Mysterious packages of seeds from China have been showing up in American mailboxes all over the country and the U.S. Department of Agriculture has issued a warning to all 50 states to not plant them. However, one farmer from Logan County, Kentucky did not get the memo and she ended up planting them, and here’s what happened.
“I planted them not realizing it was a bad thing. I was in a gift-giving group on Facebook and thought it was from one of the members. I didn’t realize it was a thing until I saw it on the news,” Tiffany Lowery said to WCAX.

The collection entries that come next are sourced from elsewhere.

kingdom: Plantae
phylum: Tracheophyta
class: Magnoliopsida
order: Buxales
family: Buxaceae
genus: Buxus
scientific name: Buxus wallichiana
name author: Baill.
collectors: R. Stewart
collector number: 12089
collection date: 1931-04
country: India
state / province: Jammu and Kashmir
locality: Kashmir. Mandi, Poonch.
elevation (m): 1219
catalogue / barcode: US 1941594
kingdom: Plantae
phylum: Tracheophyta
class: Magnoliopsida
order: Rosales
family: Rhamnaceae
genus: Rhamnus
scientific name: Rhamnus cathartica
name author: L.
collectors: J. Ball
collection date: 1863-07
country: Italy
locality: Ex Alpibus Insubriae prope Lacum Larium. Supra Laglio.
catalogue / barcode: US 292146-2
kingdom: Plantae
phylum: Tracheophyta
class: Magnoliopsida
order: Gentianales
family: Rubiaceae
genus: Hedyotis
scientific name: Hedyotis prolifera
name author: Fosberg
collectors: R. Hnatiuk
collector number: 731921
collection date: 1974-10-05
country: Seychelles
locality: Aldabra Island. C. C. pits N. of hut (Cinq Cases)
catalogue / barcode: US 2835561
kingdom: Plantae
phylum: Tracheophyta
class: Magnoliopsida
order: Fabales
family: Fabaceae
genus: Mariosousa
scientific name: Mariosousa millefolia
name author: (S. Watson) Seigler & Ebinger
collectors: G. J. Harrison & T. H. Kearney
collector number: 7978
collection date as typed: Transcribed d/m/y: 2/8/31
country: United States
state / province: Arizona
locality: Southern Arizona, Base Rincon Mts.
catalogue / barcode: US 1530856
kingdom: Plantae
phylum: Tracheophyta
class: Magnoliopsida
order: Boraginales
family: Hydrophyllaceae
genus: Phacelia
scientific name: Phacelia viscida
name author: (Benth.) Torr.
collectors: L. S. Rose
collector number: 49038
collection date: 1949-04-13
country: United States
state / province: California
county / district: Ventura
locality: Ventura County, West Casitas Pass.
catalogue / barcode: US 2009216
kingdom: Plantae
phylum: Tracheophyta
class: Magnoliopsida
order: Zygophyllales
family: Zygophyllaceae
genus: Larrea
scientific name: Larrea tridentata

Once she realized the USDA said not to plant them she called the Kentucky Department of Agriculture. They instructed her to immediately burn the plants or double bag them and throw them in the trash. Tiffany said she tried to burn them but it was difficult so she triple bagged them. She revealed she had not thrown them in the trash yet.
“We encourage all those who have received unsolicited seeds to bag the seeds and send them to USDA-APHIS Plant Protection Quarantine in Hebron, Kentucky. We have been in communication with USDA-APHIS and they continue to investigate this matter,” Sean Southard, Director of Communications for the Kentucky Department of Agriculture told WCAX.
There is not a whole lot of information on exactly why these seeds are being sent to the U.S. yet but the USDA appears to be very concerned about it. Some speculate that if Americans receiving these packages plant the “invasive China seeds” that they can potentially end up devastating American agriculture.
Others believe the seeds are from sellers who are simply just looking for people to write good reviews about the seeds so buyers will be more inclined to purchase them.
If you receive random seeds from China in the mail, the USDA is asking that you bag them in an airtight bag and ship them to the United States Department of Agriculture’s Animal and Plant Health Inspection Service’s Division of Plant Protection Quarantine at USDA-APHIS PPQ, P.O. Box 475, Hebron, Kentucky 41048.